Joe Berlinger has been a leading and authoritative voice in the documentary film world for over two decades. Nominated for an Academy award for “Paradise Lost 3: Purgatory,” Berlinger has won the Peabody award and has been nominated for the Emmy Award seven times. Six of his films have had their world premiere at the Sundance Film Festival, most recently, “Whitey: United States of America V. James J Bulger” (which just had its European premiere at Sheffield Doc/Fest). Recently, he’s been directing “The System with Joe Berlinger,” a nonfiction series on Al Jazeera America.
But his greatest accomplishment of all?
“My biggest achievement is that I’ve been able to make a living at it for 25 years. It’s not the easiest thing in the world to be a documentary filmmaker. It’s not an easy business. The fact that I’ve gotten a paycheck for two and a half decades…Survival is key,” said Berlinger yesterday at a Master Class at the Sheffield Doc/Fest.
Ironically, becoming a documentary filmmaker was never Berlinger’s plan. “The funny thing about being considered a master and having survived this long is that I never actually intended to be a filmmaker,” he told the group of mostly filmmakers gathered to hear his wisdom and advice.
Berlinger studied German in college and parlayed his language skills into a job at Ogilvy & Mather’s Frankfurt office.
“I stumbled my way into the advertising world. It wasn’t until I was in Germany where I was on a TV commercial set for the first time where I looked around and saw the cameras and I thought ‘oh I want to be a filmmaker,'” he told the crowd.
Berlinger returned to New York with Ogilvy & Mather where he worked as a producer on television commercials, until a chance encounter that ended up changing his career trajectory. “By coincidence, one day we ended up hiring The Maysles brothers and I hit it off with David Maysles and I said ‘Hey, I’d like to get in the film business,’ and they said ‘hey, we’d like to be doing more advertising work.’ So I joined the Maysles brothers at the age of 25 to sell them to advertising agencies,” Berlinger recalled.
The truth is that he wasn’t even particularly interested in documentary filmmaking. “I was just looking to get into filmmaking. If I had hit it off with Ridley Scott on a commercial, maybe I would have had a very different path,” said Berlinger, who added that “that chance encounter with documentary has been a principle to me to be open to the story and where things take you.”
For example, when Berlinger, along with filmmaking partner Bruce Sinofsky, set out for West Memphis, Arkansas to make what would become “Paradise Lost,” he thought he was going to make a film about teenagers who murdered three eight-year-old boys as part of a Satanic ritual.
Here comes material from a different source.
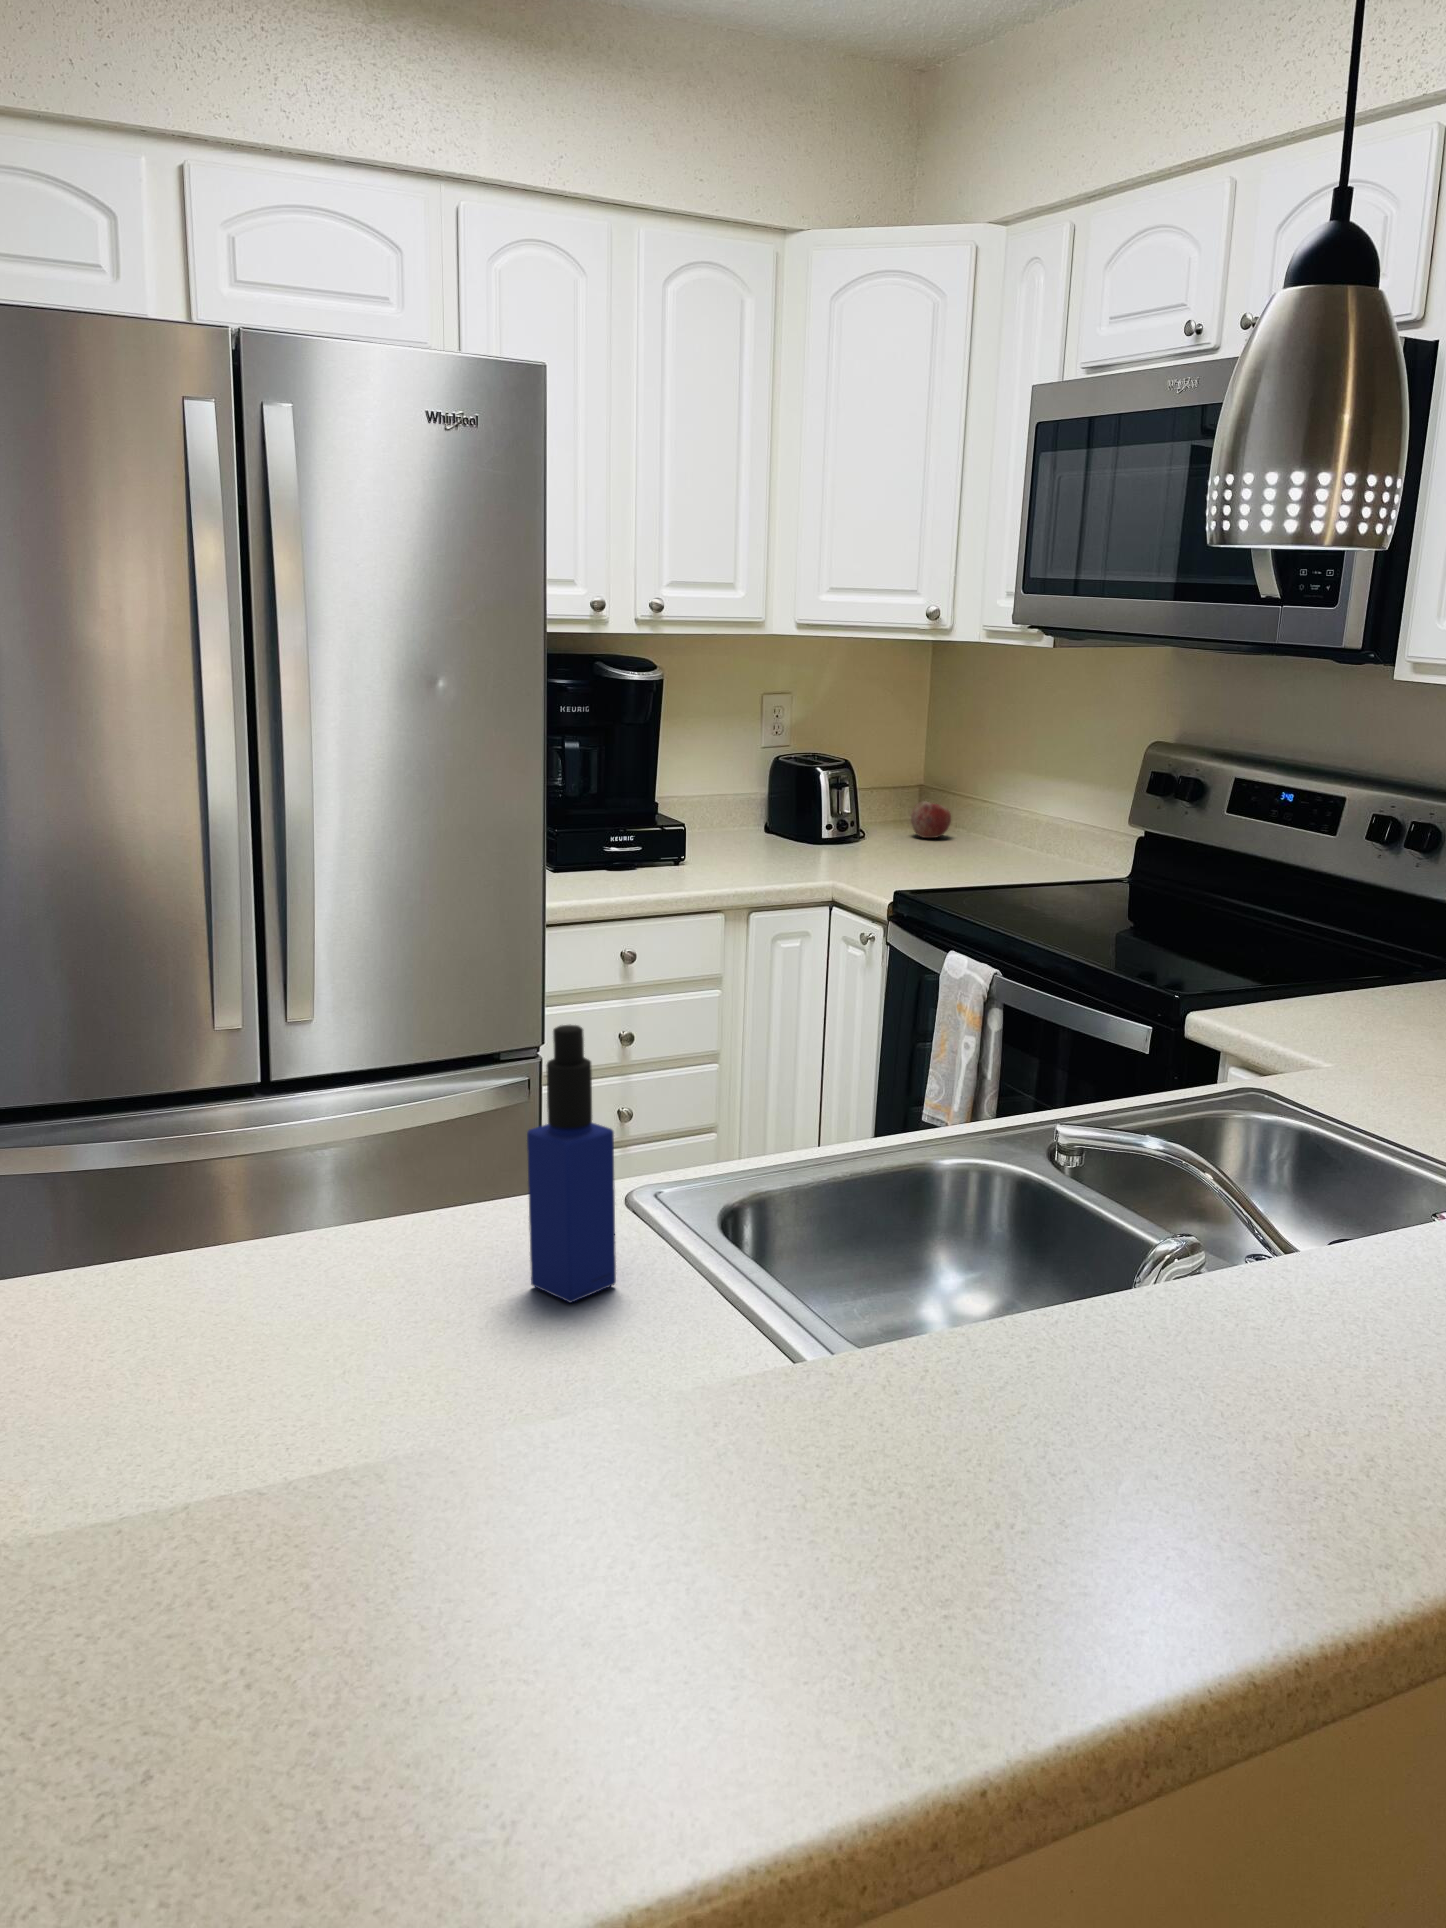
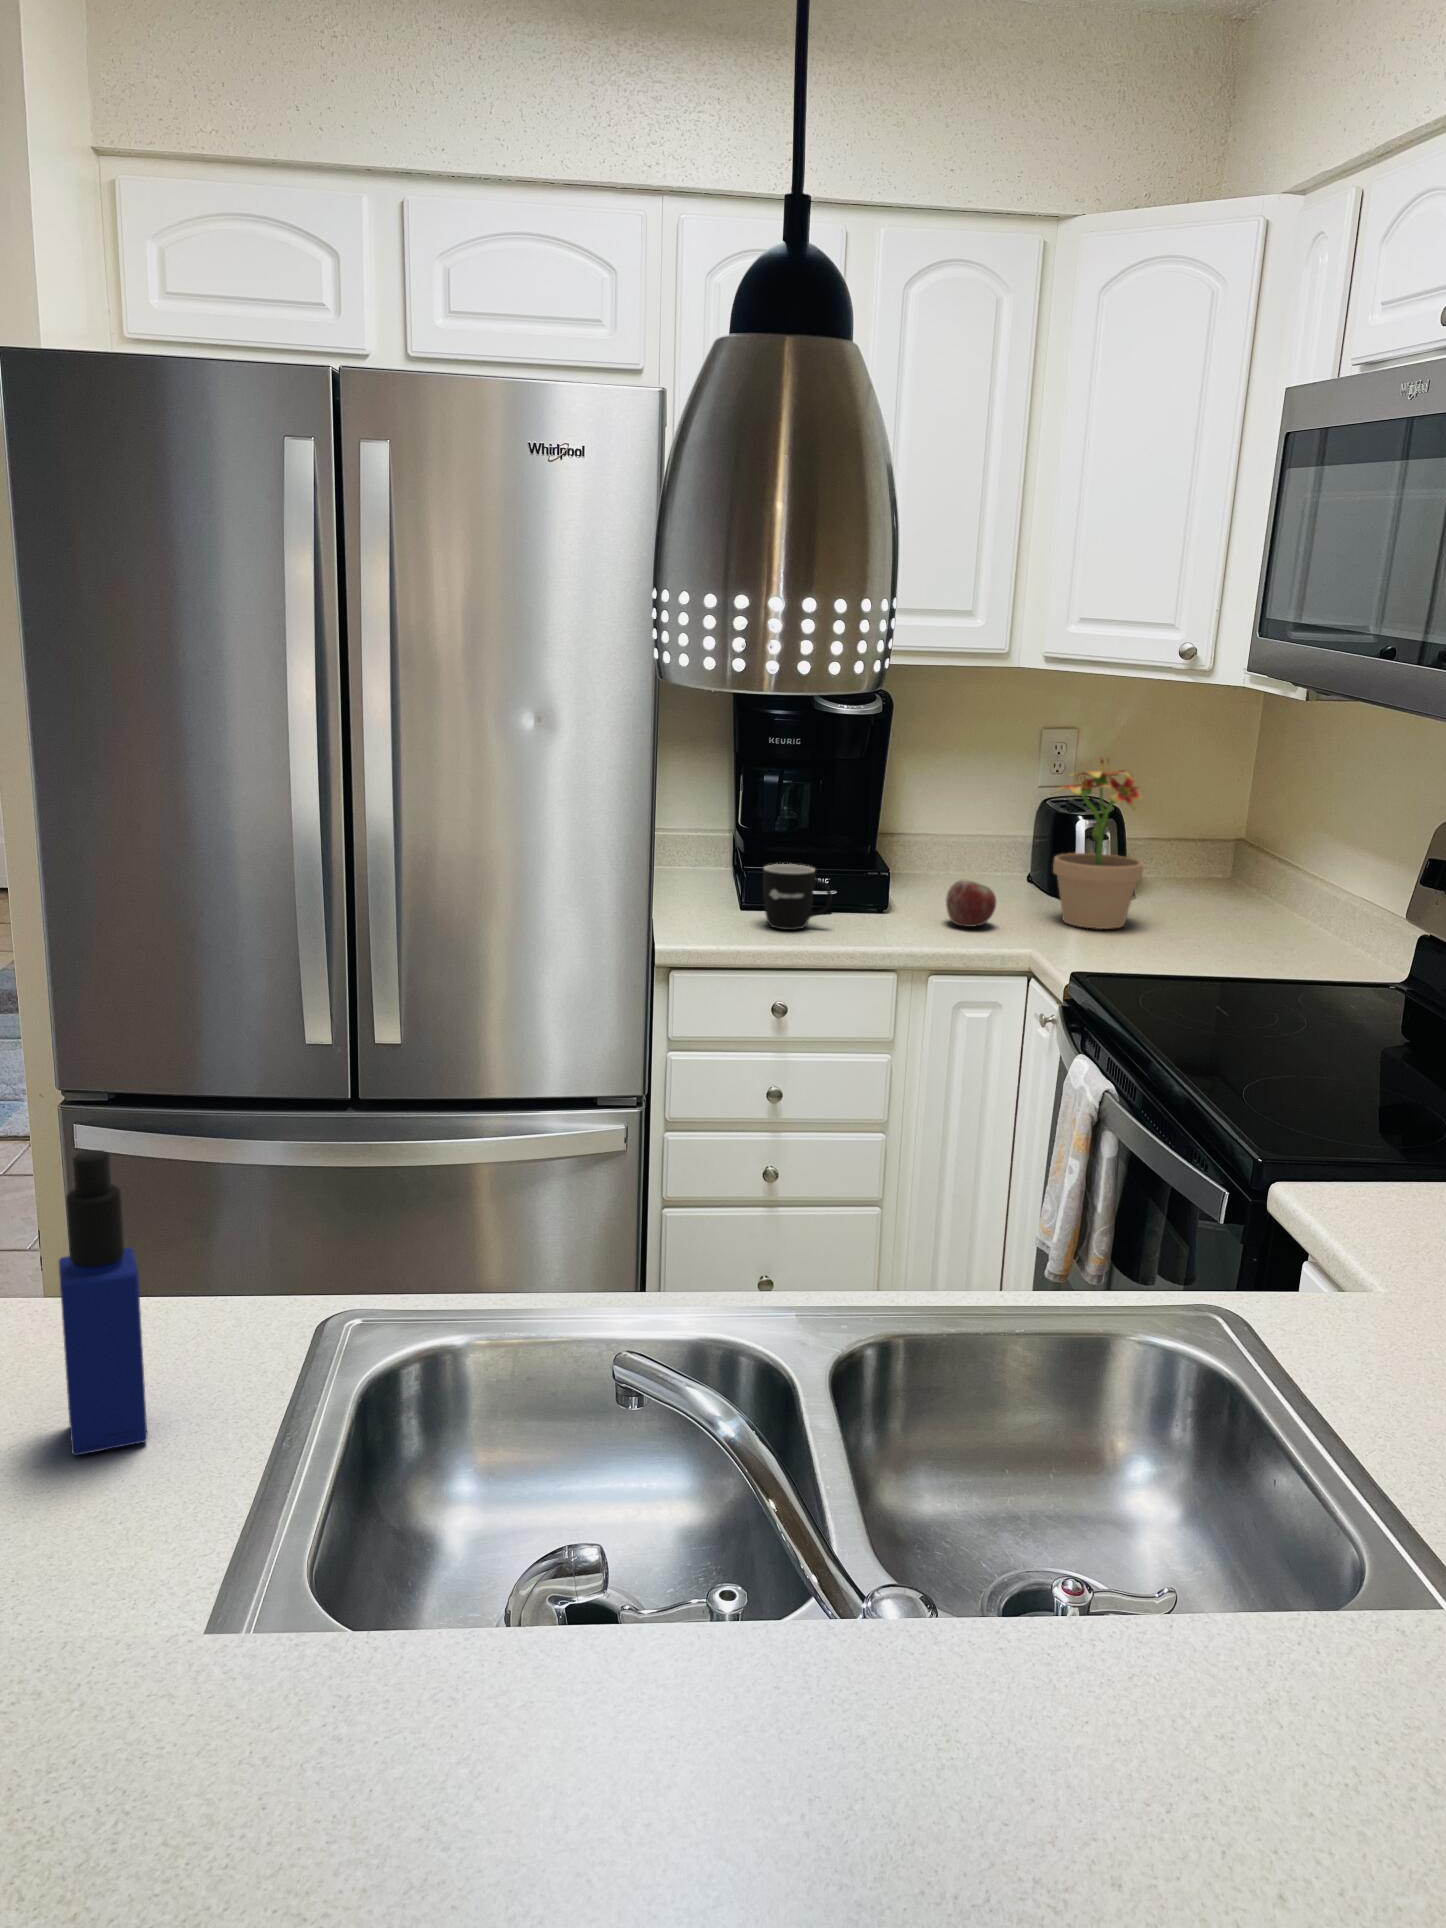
potted plant: none [819,709,898,861] -> present [1053,758,1143,929]
apple: present [911,801,951,838] -> present [946,880,996,927]
mug: none [587,824,652,884] -> present [763,864,832,930]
But a few months into the process, he and Sinofsky realized that the accused teens were innocent.
“The thing I like to do is that cinema verite film where you’re following a story as it’s unfolding and you don’t know where it goes,” said Berlinger. “You have to remain open to the situation that you’re filming otherwise you might miss the story…Every film is a great journey and the whole act of discovery is part of the process. Every film turns out to be different than expected it to be.”
That’s certainly been the case with most of Berlinger’s films, including “Brother’s Keeper,” “Crude,” “Some Kind of Monster” and even his one fiction feature, “Blair Witch 2,” the sequel to “The Blair Witch Project,” which was a critical and commercial failure.
“I made one narrative film 14 years ago that has been one of the most reviled films in cinematic history, certainly the most reviled sequel,” said Berlinger. “I got a Razzie Award for it. So when I say I’ve gotten every award in the industry, I’m not kidding!”
Noting how the industry has changed so much since he started out, Berlinger said while it’s a great time to be a first-time documentary filmmaker since the barriers to entry are so low with cheaper technology, it’s getting harder to make a sustainable career at it — especially with the glut of filmmakers willing to work for next-to-nothing.
“The lesson is it’s hard to make a good living as a documentary maker just with documentaries. Even with the relative success I’ve had, I couldn’t have supported myself without advertising. Every year, I do one or three or four TV commercial projects,” said Berlinger. “That keeps it going for me. It’s too bad. Why are we so underpaid in this field? It’s terrible. Anyway, commercials have been good for me.”
Of course, the rewards of documentary filmmaking exceed any financial gain. “We shouldn’t only talk about money. I’m very proud of the work I’ve done and the fact that the ‘Paradise Lost’ films got three people out of prison who were wrongly convicted.”